→ **Selected extract**:
In any case, as an economics student, I have been conditioned to believe that people are selfish. And I do agree with this. I believe that any benevolent act-- regardless of its positive effect or perceived kindness, has a selfish intention. Even if this is to make a person feel better about their own soul, whatever it may be, people have little to offer others besides their self-interest. And this can be managed! That's the best part. Adam Smith, though preceded by similar thinkers, was the loudest voice of the utilization of self-interest to the betterment of society. And this is possible, (why not?) on a global scale the same as it applies to closed economies. In fact, I believe it would be even more effective. The important point to keep in mind is that a global organization must align people's incentives with goals of world development and growth, particularly for third and second world countries. The IMF and the World Bank have the power to do this. But instead, they arbitrarily give loans to countries who cannot pay them back. And these organizations indirectly make sure that they will never pay back these loans by allowing recipient country's governments to have a constant and perpetual cushion of aid.

William Easterly's point in The Elusive Quest for Growth--which I highly recommend-- is that the appearance of helping developing countries is far more important than the actual benefit given to these countries. This could explain why there is little emphasis put on asking the poor what they need. The not-so-underlying assumption is that we know better than they do, while our half-hearted efforts to help have unquestionably failed. Before I get too carried away, I want to say that a large part of this failure is also failed economic theories of growth. The World Bank and the IMF still cling to the theory that investment will automatically trigger growth--that there is a so-called financing gap between the savings potential of a country and the investment potential of a country. This is an attractive theory. It must have been, for those in international aid organizations to cling with such undying fervor. That's a beautiful thing, when the theory hasn't been proven wrong over and over throughout the past century.

[Records drawn from a dataset]
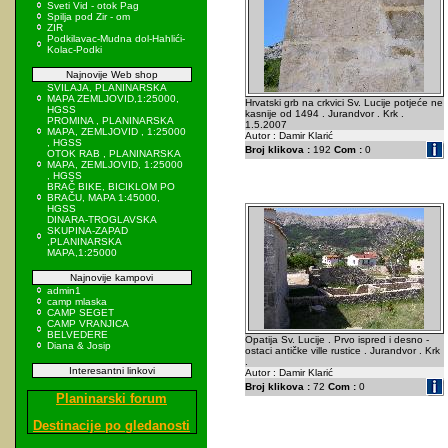
Sveti Vid - otok Pag
Spilja pod Zir - om
ZIR
Podkilavac-Mudna dol-Hahlići-
Kolac-Podki
Najnovije Web shop
SVILAJA, PLANINARSKA
MAPA ZEMLJOVID,1:25000,
Hrvatski grb na crkvici Sv. Lucije potjeće ne
HGSS
kasnije od 1494 . Jurandvor . Krk .
PROMINA , PLANINARSKA
1.5.2007
MAPA, ZEMLJOVID , 1:25000
Autor : Damir Klarić
, HGSS
Broj klikova :
192
Com :
0
OTOK RAB , PLANINARSKA
MAPA, ZEMLJOVID, 1:25000
, HGSS
BRAČ BIKE, BICIKLOM PO
BRAČU, MAPA 1:45000,
HGSS
DINARA-TROGLAVSKA
SKUPINA-ZAPAD
,PLANINARSKA
MAPA,1:25000
Najnovije kampovi
admin1
camp mlaska
CAMP SEGET
CAMP VRANJICA
BELVEDERE
Opatija Sv. Lucije . Prvo ispred i desno -
Diana & Josip
ostaci antičke ville rustice . Jurandvor . Krk
.
Interesantni linkovi
Autor : Damir Klarić
Broj klikova :
72
Com :
0
Planinarski forum
Destinacije po gledanosti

→ **What to work on**:
1. Which book does the essay on foreign aid recommend?
2. Continue the essay on foreign aid from where it stops.

→ **Exercise results**:
1. William Easterly's The Elusive Quest for Growth.

2.
The key to growth, according to Robert Solow (read Growth Theory: An Exposition) is technology. Investment is only about a third of the causation behind growth. The problem is, that aid organizations dump funds, theoretically, for investment-- though most or all of it goes to immediate consumption-- and this leads to zero growth. Even with high investment, countries cannot grow because they are missing 2/3 of their growth recipe. This 2/3, according to Solow, is contributed to technology. Unfortunately, access to technological change is not available in many countries with already slow or even negative growth rates.

It's a shame that the IMF and World Bank do not acknowledge a different theory of growth besides outdated and evidently wrong theories. Although it is very easy to continue business as usual, particularly when it looks so good. Treatment of AIDS, for example, looks much more admirable than prevention. Prevention involves birth control and family planning-- which have most definitely been pushed aside by the Bush administration, if not the rest of the world. Unfortunately, what we are dealing with is not numbers and data and theories. It is the lives and suffering of people who do NOT have what you have, and do NOT know what it is like to always have food and always have a safe place to go to sleep at night. It may sound clicheed, but it shouldn't. It should give you chills. It should make you want to do something, to be outraged. At the very least, be the most grateful you can possibly be if your situation is better than most of the world's, and you never have to worry about your children starving in front of you.